I recently returned to Haruki Murakami’s 2007 pseudo-memoir, What I Talk About When I Talk About Running. I first encountered this book back in 2009. It inspired me at the time to write an essay titled “On the Value of Hard Focus,” which laid the foundation on which I went on to build my theory of deep work. Which is all to say, Murakami’s short meditation on running and art holds a special place in my personal literary canon.

On my re-read, my attention was snagged by the following passage:

“Gradually, though, I found myself wanting to write a more substantial kind of novel. With the first two, Hear the Wind and Pinball, 1973, I basically enjoyed the process of writing, but there were parts I wasn’t too pleased with. With these first two novels I was only able to write in spurts, snatching bits of time here and there — a half hour here, an hour there — and because I was always tired and felt like I was competing against the clocks as I wrote, I was never able to concentrate. With this scattered approach I was able to write some interesting, fresh things, but the result was far from a complex or profound novel.”

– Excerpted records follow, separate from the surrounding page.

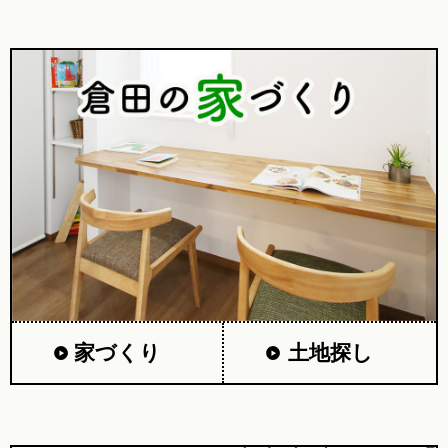
家づくり
土地探し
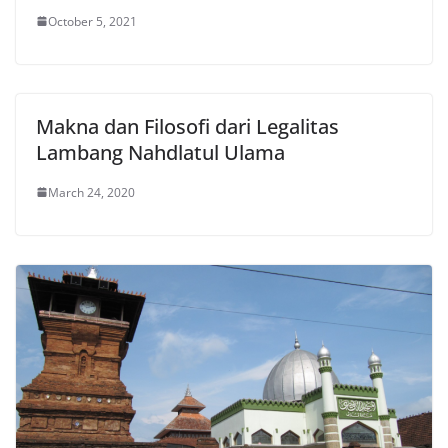
October 5, 2021
Makna dan Filosofi dari Legalitas
Lambang Nahdlatul Ulama
March 24, 2020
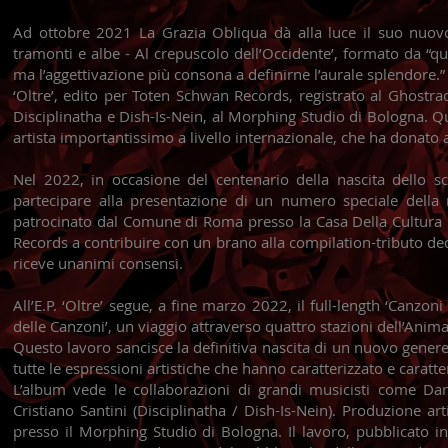
Ad ottobre 2021 La Grazia Obliqua dà alla luce il suo nuovo
tramonti e albe - Al crepuscolo dell’Occidente’, formato da “qu
ma l’aggettivazione più consona a definirne l’aurale splendore.” 
‘Oltre’, edito per Toten Schwan Records, registrato al Ghostra
Disciplinatha e Dish-Is-Nein, al Morphing Studio di Bologna. Que
artista importantissimo a livello internazionale, che ha donato a
Nel 2022, in occasione del centenario della nascita dello sc
partecipare alla presentazione di un numero speciale della 
patrocinato dal Comune di Roma presso la Casa Della Cultura in
Records a contribuire con un brano alla compilation-tributo de
riceve unanimi consensi.
All’E.P. ‘Oltre’ segue, a fine marzo 2022, il full-length ‘Canzon
delle Canzoni’, un viaggio attraverso quattro stazioni dell’Anima, “
Questo lavoro sancisce la definitiva nascita di un nuovo gene
tutte le espressioni artistiche che hanno caratterizzato e caratt
L’album vede le collaborazioni di grandi musicisti come Da
Cristiano Santini (Disciplinatha / Dish-Is-Nein). Produzione art
presso il Morphing Studio di Bologna. Il lavoro, pubblicato i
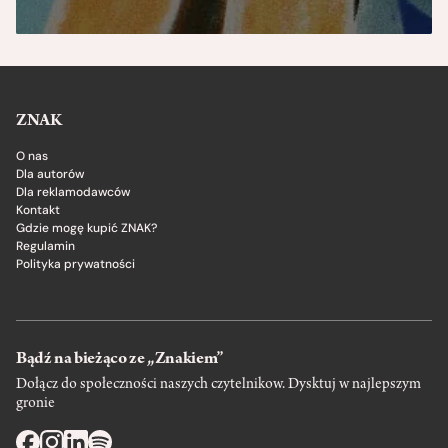
ZNAK
O nas
Dla autorów
Dla reklamodawców
Kontakt
Gdzie mogę kupić ZNAK?
Regulamin
Polityka prywatności
Bądź na bieżąco ze „Znakiem”
Dołącz do społeczności naszych czytelnikow. Dysktuj w najlepszym
gronie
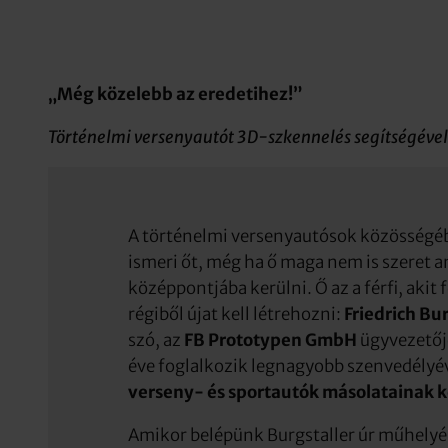
„Még közelebb az eredetihez!”
Történelmi versenyautót 3D-szkennelés segítségével
A történelmi versenyautósok közösség
ismeri őt, még ha ő maga nem is szeret a
középpontjába kerülni. Ő az a férfi, akit 
régiből újat kell létrehozni:
Friedrich Bur
szó, az
FB Prototypen GmbH
ügyvezetőj
éve foglalkozik legnagyobb szenvedélyé
verseny- és sportautók másolatainak k
Amikor belépünk Burgstaller úr műhelyéb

Murakami wrote his first two novels late at night after closing down the bar he owned and ran near the Tokyo city center. These works were well-received: his first won a prize for new writers from a literary magazine, and his second also attracted positive reviews. But the effort both exhausted and frustrated him.

Murakami realized he was coasting on bursts of latent talent. He had caught the attention of the literary establishment because of inventive stretches in his prose, but he worried that if he kept producing these “instinctual novels,” he’d reach a dead end.